Con la proposta di limitare l’intervento del nuovo fondo salva Stati Ems ai problemi futuri delle banche europee e non a quelli attuali, i cosiddetti “falchi della zona Euro” (Paesi a tripla A) rischiano concretamente di vanificare mesi di meeting e sforzi internazionali per uscire dalla crisi e di spaccare definitivamente l’Europa in due. Ma a Bruxelles, i colpi di coda e non solo, di Germania, Olanda e Finlandia non sono di certo una novità.

In un vertice esclusivissimo tra i tre ministri delle finanze tedesco, olandese e finlandese tenutosi vicino Helsinki, i falchi hanno inserito tra le quattro clausole per loro essenziali all’effettiva entrata in vigore del nuovo meccanismo Ems, la possibilità d’intervento solo per i problemi bancari futuri, mentre quelli passati e attuali restano responsabilità dei rispettivi governi nazionali. Il che, tradotto in soldoni, vuol dire che Grecia, Spagna e Irlanda se la devono vedere da sole. 

La clausola dovrà adesso essere discussa a Bruxelles e soprattutto alla prima riunione effettiva del board del fondo EMS, guarda caso presieduto da un tedesco, Klaus Regling. Ma di sicuro non si tratta del primo stop imposto dai falchi dell’eurozona, in primis dalla Germania, al salvataggio dei Paesi in difficoltà, in primis la Grecia. Le due tranche da 110 e 130 miliardi di euro concessi ad Atene (a loro volta arrivati in tranche vincolate a precise riforme monitorate dalla Troika, composta da Ue, Bce ed Fmi) sono arrivate con non poche difficoltà visti i freni e cavilli sollevati da Berlino in sede di vertici europei. La Germania, per bocca del suo ministro alle finanze Wolfgang Schäuble si è addirittura intromessa nelle elezioni greche dello scorso giugno sconsigliandone lo svolgimento perché “inopportune” in quel momento.

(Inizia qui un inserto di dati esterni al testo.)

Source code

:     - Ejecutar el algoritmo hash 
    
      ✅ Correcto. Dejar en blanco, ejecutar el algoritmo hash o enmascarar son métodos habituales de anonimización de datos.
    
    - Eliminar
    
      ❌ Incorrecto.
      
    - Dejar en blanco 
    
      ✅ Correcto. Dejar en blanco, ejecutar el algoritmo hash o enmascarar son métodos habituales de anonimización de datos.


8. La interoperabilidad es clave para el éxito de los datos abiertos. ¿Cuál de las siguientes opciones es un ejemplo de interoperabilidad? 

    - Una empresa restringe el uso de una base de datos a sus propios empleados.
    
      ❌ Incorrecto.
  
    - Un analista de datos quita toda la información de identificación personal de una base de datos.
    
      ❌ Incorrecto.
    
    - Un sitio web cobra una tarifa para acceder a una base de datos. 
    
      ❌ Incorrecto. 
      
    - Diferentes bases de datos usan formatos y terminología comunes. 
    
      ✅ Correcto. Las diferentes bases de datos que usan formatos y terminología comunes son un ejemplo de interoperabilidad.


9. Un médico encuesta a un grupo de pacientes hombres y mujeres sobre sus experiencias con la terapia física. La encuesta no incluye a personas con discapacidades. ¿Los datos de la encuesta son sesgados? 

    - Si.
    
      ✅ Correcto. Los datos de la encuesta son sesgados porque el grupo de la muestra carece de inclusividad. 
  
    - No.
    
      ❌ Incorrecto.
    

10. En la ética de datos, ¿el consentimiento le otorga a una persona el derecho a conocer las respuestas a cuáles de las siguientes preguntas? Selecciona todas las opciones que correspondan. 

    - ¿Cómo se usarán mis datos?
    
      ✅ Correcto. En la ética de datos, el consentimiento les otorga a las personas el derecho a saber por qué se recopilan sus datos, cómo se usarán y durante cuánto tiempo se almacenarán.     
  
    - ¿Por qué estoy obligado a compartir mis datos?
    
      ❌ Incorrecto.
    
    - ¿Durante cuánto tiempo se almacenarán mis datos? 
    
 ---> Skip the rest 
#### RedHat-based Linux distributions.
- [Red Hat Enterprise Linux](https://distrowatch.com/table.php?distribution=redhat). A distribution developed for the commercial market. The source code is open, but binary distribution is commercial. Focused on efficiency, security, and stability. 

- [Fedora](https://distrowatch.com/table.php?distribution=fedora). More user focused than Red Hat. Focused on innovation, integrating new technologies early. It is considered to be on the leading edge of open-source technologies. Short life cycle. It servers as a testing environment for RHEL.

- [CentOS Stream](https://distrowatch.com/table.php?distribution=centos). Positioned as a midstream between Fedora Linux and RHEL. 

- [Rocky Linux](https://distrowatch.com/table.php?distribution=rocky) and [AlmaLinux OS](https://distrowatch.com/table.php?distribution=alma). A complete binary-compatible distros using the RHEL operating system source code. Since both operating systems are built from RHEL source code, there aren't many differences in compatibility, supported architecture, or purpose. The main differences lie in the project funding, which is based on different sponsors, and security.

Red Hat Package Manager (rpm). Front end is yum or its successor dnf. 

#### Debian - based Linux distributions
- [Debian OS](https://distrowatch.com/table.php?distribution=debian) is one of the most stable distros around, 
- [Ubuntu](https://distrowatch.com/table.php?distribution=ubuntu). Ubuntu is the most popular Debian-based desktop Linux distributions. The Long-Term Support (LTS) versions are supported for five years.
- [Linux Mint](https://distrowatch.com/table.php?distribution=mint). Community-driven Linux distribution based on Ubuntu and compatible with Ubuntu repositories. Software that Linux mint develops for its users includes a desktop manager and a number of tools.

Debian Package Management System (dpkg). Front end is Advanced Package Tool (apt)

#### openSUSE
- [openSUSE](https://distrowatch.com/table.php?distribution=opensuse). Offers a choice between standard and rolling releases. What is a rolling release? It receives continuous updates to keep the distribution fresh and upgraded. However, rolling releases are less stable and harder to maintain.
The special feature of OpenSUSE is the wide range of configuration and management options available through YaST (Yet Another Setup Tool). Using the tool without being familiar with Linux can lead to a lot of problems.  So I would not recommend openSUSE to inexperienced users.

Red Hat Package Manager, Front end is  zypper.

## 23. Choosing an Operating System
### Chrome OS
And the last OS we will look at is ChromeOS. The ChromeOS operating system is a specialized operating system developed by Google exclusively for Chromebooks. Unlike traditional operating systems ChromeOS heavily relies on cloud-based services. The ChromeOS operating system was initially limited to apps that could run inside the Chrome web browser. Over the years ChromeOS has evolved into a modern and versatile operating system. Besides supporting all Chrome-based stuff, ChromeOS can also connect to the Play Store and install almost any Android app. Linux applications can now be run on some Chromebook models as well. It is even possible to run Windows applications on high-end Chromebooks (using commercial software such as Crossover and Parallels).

Da parte finlandese, piccolo Paese dell’estremo nord con nemmeno 5 milioni e mezzo di abitanti ma dalla solida economia e dai conti in ordine, si è arrivati addirittura a proporre a più riprese di “ipotecare le isole greche” e “il Partenone” a pegno degli aiuti internazionali concessi ad Atene. Con minor accanimento ma altrettanta decisione, Helsinki ha subito chiesto che anche la Spagna firmasse un Memorandum of Understanding (lista di riforme che un Paese si impegna a realizzare propedeutica agli aiuti) per ricevere i 100 milioni di euro chiesti a Bruxelles per salvare Bankia, il quarto istituto di credito del Paese. Il maggior peso diplomatico spagnolo rispetto alla Grecia, ha tuttavia frenato la Finlandia dallo spingersi oltre, nonostante il peso dei True Finns (partito estremista ed anti europeo) si faccia sentire eccome.

L’Olanda dei tre Paesi gioca la parte del poliziotto (più) buono. All’ultimo vertice dell’Eurogruppo a Nicosia (Cipro) il ministro olandese delle finanze Jan de Jager si è limitato a dire che la Grecia “non è molto credibile” e che se non riuscirà a rispettare gli obiettivi di deficit “si può valutare di concederle più tempo ma non più soldi”. Meno male che alle ultime elezioni di inizio settembre gli estremisti euroscettici di Geert Wilders sono usciti sconfitti, se no i toni sarebbero stati ben diversi.

Purtroppo di fronte a tanta durezza, la condotta del Sud non aiuta. I livelli astronomici di corruzione e clientelismo in Grecia, che fino all’ultimo minuto prima del tracollo sosteneva che tutto andasse bene forte di bilanci completamente truccati, e la speculazione edilizia spagnola gonfiata ed incentivata anche dal governo di Madrid (prima Aznar poi Zapatero) non si prestano a stimolare la solidarietà del Nord.

Eppure proprio questo è uno dei punti. Pier Luigi Bersani in un recente incontro a Bruxelles, a proposito dell’origine e del perpetuarsi della crisi economica, ha parlato di “smarrimento della solidarietà europea”. Che per una volta il segretario PD avesse davvero ragione?